How are you using `--skip-checks-i-know-better` today in Kafo and foreman-installer?

Are you using this option today? We are looking to better understand how this option is used to determine how it should look in the near future. Please comment if you

  1. Have any valid use case for an end-user of Foreman to use this installer feature
  2. Use this feature in your development workflow
  3. Are using Kafo in another project (not foreman-installer) that uses this feature
  4. Have any use case for skipping one or more individual checks without skipping checks as a whole

In my experience, this feature seems only useful for developers who might need to skip a check (e.g. system requirements check) in a development or CI environment, while Foreman end users should generally not be skipping any checks.

We are considering whether it is worthwhile to implement granular control over which checks are run and any additional examples would be very helpful in making the decision.

I’m not using this feature anywhere, but I can share, what the original motivation for implementing it was. Many versions ago, we wanted to make sure, that the fqdn is determined correctly, before the installation starts. It took several tries, before we got to reasonable detection. And since it was broken for several releases, we wanted to provide a way to finish the installation even in case, the check fails.

Over time, it became less useful in the foreman-installer. It felt as a good feature for any kind of kafo based installer. However, there don’t seem to be many installers based on kafo.

I’d dare to say, it’s safe to modify or even drop these days. I, as a developer, tend to comment checks in the code if I need to.

In our CI we don’t use --skip-checks-i-know-better because those are usually sane. The thing I run into the most is that on containers the FQDN is not correct, but there the whole install would fail anyway. There I think it makes sense.

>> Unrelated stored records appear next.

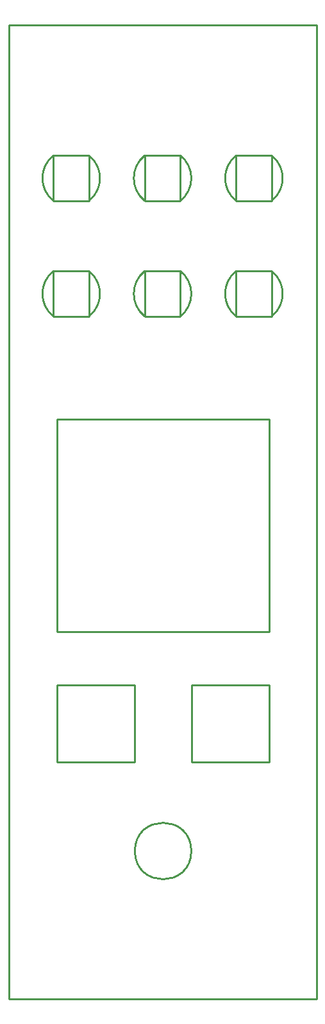
<source format=gko>
G04 Layer: BoardOutlineLayer*
G04 EasyEDA v6.5.29, 2023-07-18 11:26:45*
G04 f5dd1875718348fc98e1e87d03b919b8,5a6b42c53f6a479593ecc07194224c93,10*
G04 Gerber Generator version 0.2*
G04 Scale: 100 percent, Rotated: No, Reflected: No *
G04 Dimensions in millimeters *
G04 leading zeros omitted , absolute positions ,4 integer and 5 decimal *
%FSLAX45Y45*%
%MOMM*%

%ADD10C,0.2540*%
D10*
X0Y12839700D02*
G01*
X4064000Y12839700D01*
X4064000Y0D01*
X0Y0D01*
X0Y12839700D01*
G75*
G01*
X3472597Y8997147D02*
G03*
X3472353Y9595843I-234196J299253D01*
X3472352Y9595843D02*
G01*
X3472596Y8997147D01*
X3004002Y9596399D02*
G01*
X3004002Y8996400D01*
X3004002Y8996400D02*
G01*
X3473002Y8996400D01*
X3473002Y8996400D02*
G01*
X3473002Y9596399D01*
X3473002Y9596399D02*
G01*
X3004002Y9596399D01*
G75*
G01*
X3004205Y8997147D02*
G02*
X3004449Y9595843I234195J299253D01*
X3004449Y9595843D02*
G01*
X3004205Y8997147D01*
G75*
G01*
X3472597Y10521147D02*
G03*
X3472353Y11119843I-234196J299253D01*
X3472352Y11119843D02*
G01*
X3472596Y10521147D01*
X3004002Y11120399D02*
G01*
X3004002Y10520400D01*
X3004002Y10520400D02*
G01*
X3473002Y10520400D01*
X3473002Y10520400D02*
G01*
X3473002Y11120399D01*
X3473002Y11120399D02*
G01*
X3004002Y11120399D01*
G75*
G01*
X3004205Y10521147D02*
G02*
X3004449Y11119843I234195J299253D01*
X3004449Y11119843D02*
G01*
X3004205Y10521147D01*
G75*
G01*
X1797705Y10521147D02*
G02*
X1797949Y11119843I234195J299253D01*
X1797949Y11119843D02*
G01*
X1797705Y10521147D01*
X1797502Y11120399D02*
G01*
X1797502Y10520400D01*
X1797502Y10520400D02*
G01*
X2266502Y10520400D01*
X2266502Y10520400D02*
G01*
X2266502Y11120399D01*
X2266502Y11120399D02*
G01*
X1797502Y11120399D01*
G75*
G01*
X2266097Y10521147D02*
G03*
X2265853Y11119843I-234196J299253D01*
X2265852Y11119843D02*
G01*
X2266096Y10521147D01*
G75*
G01*
X1797705Y8997147D02*
G02*
X1797949Y9595843I234195J299253D01*
X1797949Y9595843D02*
G01*
X1797705Y8997147D01*
X1797502Y9596399D02*
G01*
X1797502Y8996400D01*
X1797502Y8996400D02*
G01*
X2266502Y8996400D01*
X2266502Y8996400D02*
G01*
X2266502Y9596399D01*
X2266502Y9596399D02*
G01*
X1797502Y9596399D01*
G75*
G01*
X2266097Y8997147D02*
G03*
X2265853Y9595843I-234196J299253D01*
X2265852Y9595843D02*
G01*
X2266096Y8997147D01*
G75*
G01*
X1059597Y8997147D02*
G03*
X1059353Y9595843I-234196J299253D01*
X1059352Y9595843D02*
G01*
X1059596Y8997147D01*
X591002Y9596399D02*
G01*
X591002Y8996400D01*
X591002Y8996400D02*
G01*
X1060002Y8996400D01*
X1060002Y8996400D02*
G01*
X1060002Y9596399D01*
X1060002Y9596399D02*
G01*
X591002Y9596399D01*
G75*
G01*
X591205Y8997147D02*
G02*
X591449Y9595843I234195J299253D01*
X591449Y9595843D02*
G01*
X591205Y8997147D01*
G75*
G01*
X1059597Y10521147D02*
G03*
X1059353Y11119843I-234196J299253D01*
X1059352Y11119843D02*
G01*
X1059596Y10521147D01*
X591002Y11120399D02*
G01*
X591002Y10520400D01*
X591002Y10520400D02*
G01*
X1060002Y10520400D01*
X1060002Y10520400D02*
G01*
X1060002Y11120399D01*
X1060002Y11120399D02*
G01*
X591002Y11120399D01*
G75*
G01*
X591205Y10521147D02*
G02*
X591449Y11119843I234195J299253D01*
X591449Y11119843D02*
G01*
X591205Y10521147D01*
X641024Y7641209D02*
G01*
X641024Y4841214D01*
X641024Y4841214D02*
G01*
X3441019Y4841214D01*
X3441019Y4841214D02*
G01*
X3441019Y7641209D01*
X3441019Y7641209D02*
G01*
X641024Y7641209D01*
X2419024Y4136009D02*
G01*
X2419024Y3116008D01*
X2419024Y3116008D02*
G01*
X3439025Y3116008D01*
X3439025Y3116008D02*
G01*
X3439025Y4136009D01*
X3439025Y4136009D02*
G01*
X2419024Y4136009D01*
X641024Y4136009D02*
G01*
X641024Y3116008D01*
X641024Y3116008D02*
G01*
X1661025Y3116008D01*
X1661025Y3116008D02*
G01*
X1661025Y4136009D01*
X1661025Y4136009D02*
G01*
X641024Y4136009D01*
G75*
G01*
X1666494Y1946885D02*
G02*
X2411893Y1946885I372699J0D01*
G75*
G01*
X2411893Y1946885D02*
G02*
X1666494Y1946885I-372700J0D01*
X1666493Y1946884D02*
G01*
X1666493Y1946884D01*

%LPD*%
M02*

</source>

A related parameter we have is in Katello where we implement --disable-system-checks (as a custom hook). Perhaps @Marek_Hulan remembers the history of why this is not using the option directly from Kafo.

That custom hook option is used in Katello’s CI because our CI systems have lower specs recommended. Disabling all checks just because of 1 is a bad thing and means we lower our coverage in CI. That’s why I think we need a more fine grained model which allows disabling just that. Even better would be one where we can actually tune memory requirements down (because that’s really the only thing). For example, we can implement a --tuning small option.

IMHO --disable-system-checks implies it’s a normal thing to disable them, but --skip-checks-i-know-better really discourages it. The naming might feel a bit user hostile, but it really drives home the intent. Checks are there for a reason. If a check is bad, it should be fixed or removed.

1 Like

I run many VMs with less than required 16 GB of RAM and I use this flag to be able to proceed.

This. Most of my testing vms don’t tick all the boxes when it comes to system checks.

I would have to agree, small VMs to test automation things often don’t require the hardware a real instance of Foreman or Foreman+Katello would. So having granular checks that can be disabled seems better than a blanket --skip-checks-i-know-better option. A --check-minimum-hw=false or --no-check-minimum-hw tells the reader what is intended. So does --check-fqdn=false or --no-check-fqdn. But being a new Foreman user, and having for moment enough RAM for VMs, I have never used the option, but it did make me curious when reading the --help output to see that, not enough to investigate, but still curious. That my 2c worth.

I think there used to be 2 different types of checks, one is whatever is executable, where --skip-checks-i-know-better was applicable and the second introduced only in katello-installer based on hooks. --disable-system-checks was introduced to signal to ignore these the second type of checks. I hope I remember correctly, it would be good to unify this, unless that already happened. Note that system checks (the first type) don’t have access to the runtime, so hooks based checks are more powerful. They can chech installer argument values, puppet parameter values etc.

So that’s exactly how this came up. We are in the process of merging checks into hooks which also means merging --skip-checks-i-know-better with --disable-system-checks.

We’re evaluating whether the replacement option should have granular control to skip individual hooks. In my experience working with end users these options aren’t commonly used, so perhaps if developers are the primary user of this feature other features might be a higher priority for now.

Thanks everyone for the comments, they are very helpful. If you have further thoughts on it, please do share.